Avocados were used as a spread instead of butter when European sailors traveled to the New World. Learning from the past, avocados are a healthy alternative to butter, mayonnaise, sour cream, and cream cheese.  

 

Cuteness Factor

Avocados don’t self-pollinate; they need another avocado tree close by to produce fruit. The avocado is an Aztec symbol of love and fertility and they only grow in pairs.

Party Time

During the Super Bowl, there are more than 8 million pounds of avocados eaten across America. And during Cinco de Mayo, there are about 14 million pounds eaten. 
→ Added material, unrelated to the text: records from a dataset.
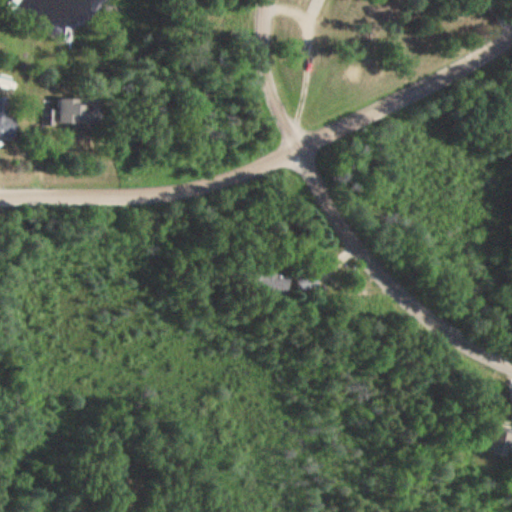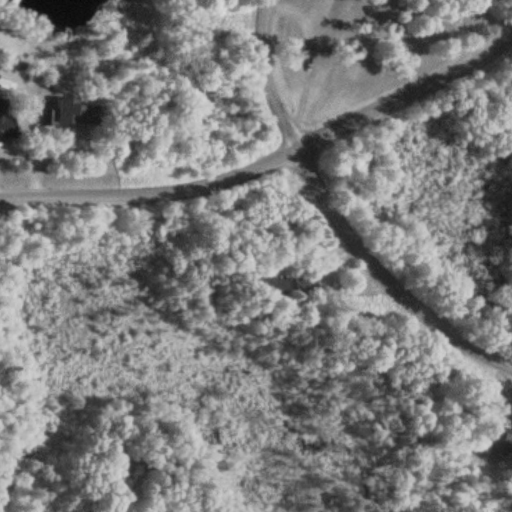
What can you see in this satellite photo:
road: (288, 84)
building: (78, 112)
building: (7, 119)
road: (269, 164)
road: (338, 213)
building: (271, 284)
building: (307, 284)
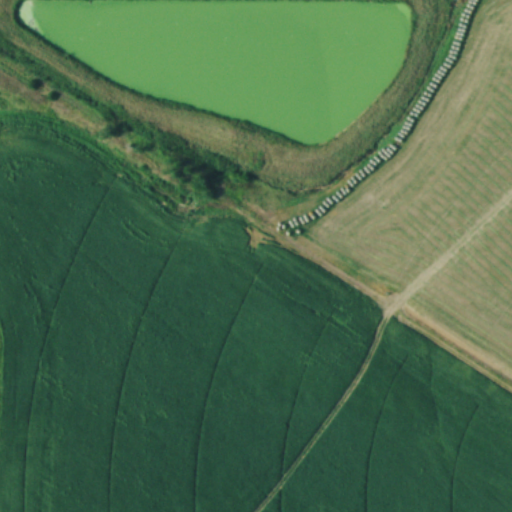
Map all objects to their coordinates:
railway: (255, 165)
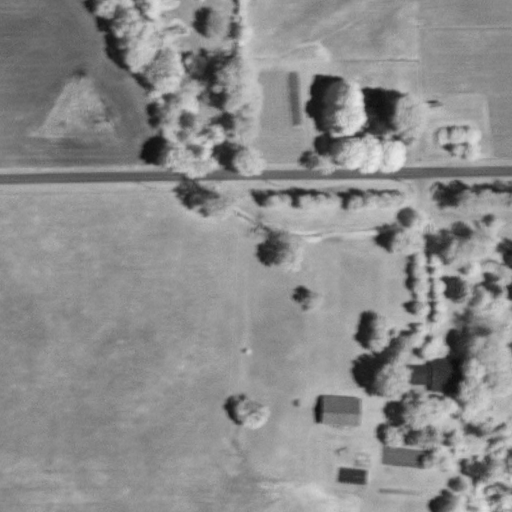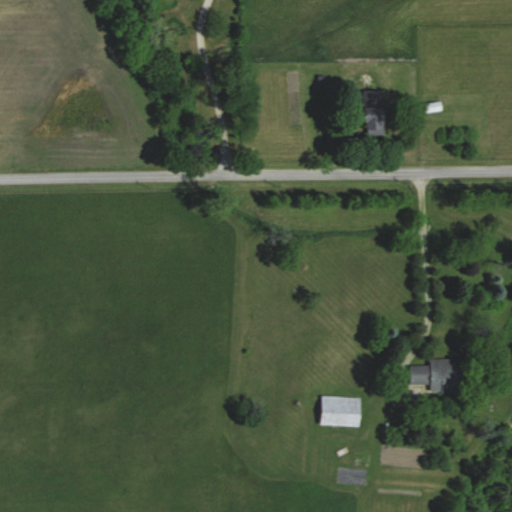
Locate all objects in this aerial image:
road: (211, 85)
building: (433, 107)
building: (373, 113)
road: (256, 170)
road: (426, 275)
building: (438, 375)
building: (340, 411)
Avocados Don’t Ripen on Trees

To ripen, they have to be plucked from trees. To help ripen an avocado, place it in a brown bag and keep in a cool spot for two to three days. 

Dessert

Avocados can be used as an ingredient in desserts. In Brazil, avocados are a popular ingredient for ice creams and in the Philippines they purée avocados with sugar and milk for a dessert drink. 

Baby-Friendly

Avocados are the size of a baby in the womb at 16 weeks and are also a healthy snack for babies and children. 

Popular Variety

The most popular avocado is the Hass variety, named after mailman Rudolph Hass from La Habra Heights, Calif. He patented his tree in 1935. 

Royalty

Avocados used to be served only to royalty and were a symbol of wealth. Now, you can enjoy them anytime!

Squeeze Test

You can judge when an avocado is ready to eat by squeezing it. Color alone does not indicate if an avocado is ripe. Hold the fruit in your palm and then gently squeeze, being careful not to bruise the fruit. It should be firm, but give to gentle pressure.